29 Oct 2018
On October 16, Hungary’s Central Bank, the Magyar Nemzeti Bank (MNB), announced that it had raised its gold reserves from 3.1 tonnes to 31.5 tonnes – with it being physically delivered to Hungary in the first half of October.
Seeing as the recent gold purchases were the first substantial purchases in more than a decade, the announcement was deemed surprising. Back in the early 1970s, Hungarian gold reserves peaked at 65-70 tonnes – however, at the end of the 1980s, a decision was made to reduce the reserves. This lowered the amount to 10 tonnes and later dropped it to the current three tonnes.
In March, the Central Bank transferred back 100,000 ounces of gold from London, saying: “It has become an important consideration to keep gold reserves at a location that ensures safety in case of geopolitical crises.”
Although the MNB did not reveal how much it had paid for the 2,300 bars, one ounce of gold was quoted between $1,190 and $1,230 on the global market earlier in October, when the MNB bought gold for the first time since 1986.
According to the MNB’s statement, possession of gold in Hungary is in line with international trends, supports financial stability and can increasingly strengthen market confidence in the country.
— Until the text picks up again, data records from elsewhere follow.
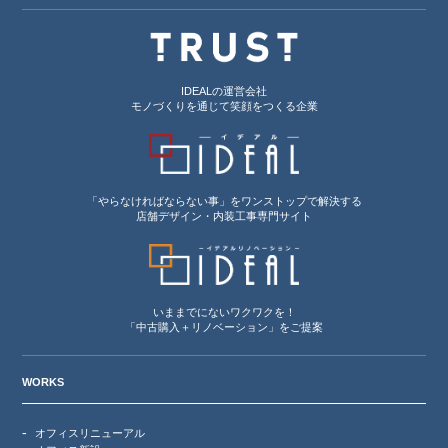
IDEALの運営会社
モノづくりを通じて笑顔をつくる企業
「やらなければならない事」をワンストップで解決する
店舗デザイン・内装工事専門サイト
いままでにないワクワクを！
「中古購入＋リノベーション」をご提案
WORKS
オフィスリニューアル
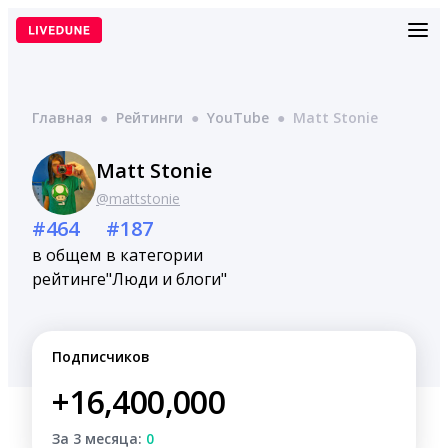
Перейти
к
содержимому
Главная
●
Рейтинги
●
YouTube
●
Matt Stonie
Matt Stonie
@mattstonie
#464
#187
в общем
в категории
рейтинге
"Люди и блоги"
Подписчиков
+16,400,000
За 3 месяца:
0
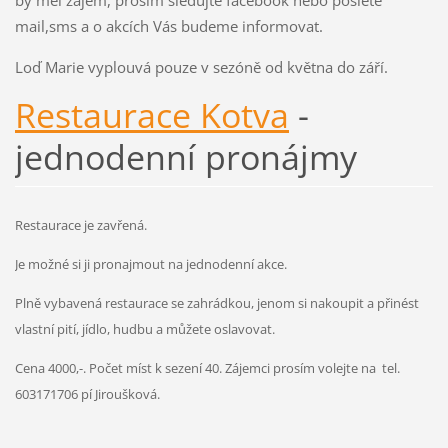
mail,sms a o akcích Vás budeme informovat.
Loď Marie vyplouvá pouze v sezóně od května do září.
Restaurace Kotva
-
jednodenní pronájmy
Restaurace je zavřená.
Je možné si ji pronajmout na jednodenní akce.
Plně vybavená restaurace se zahrádkou, jenom si nakoupit a přinést
vlastní pití, jídlo, hudbu a můžete oslavovat.
Cena 4000,-. Počet míst k sezení 40. Zájemci prosím volejte na tel.
603171706 pí Jiroušková.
At current prices, the value of the gold reserves stands at about $1.24bn. The share of gold reserves in the Central Bank’s international reserves has risen to 4.4%, which, as the MNB noted, is in line with the average for non-eurozone countries in Central and Eastern Europe. Romania’s shares are higher, with around 10% of its reserves being held in gold, and in Slovakia the share surpasses 25%, according to bne IntelliNews.
In the region, Poland and Romania’s Central Banks have the largest stock of gold – with 112 tonnes and 103 tonnes respectively. On an international scale, the US ranks first with 8,000 tonnes.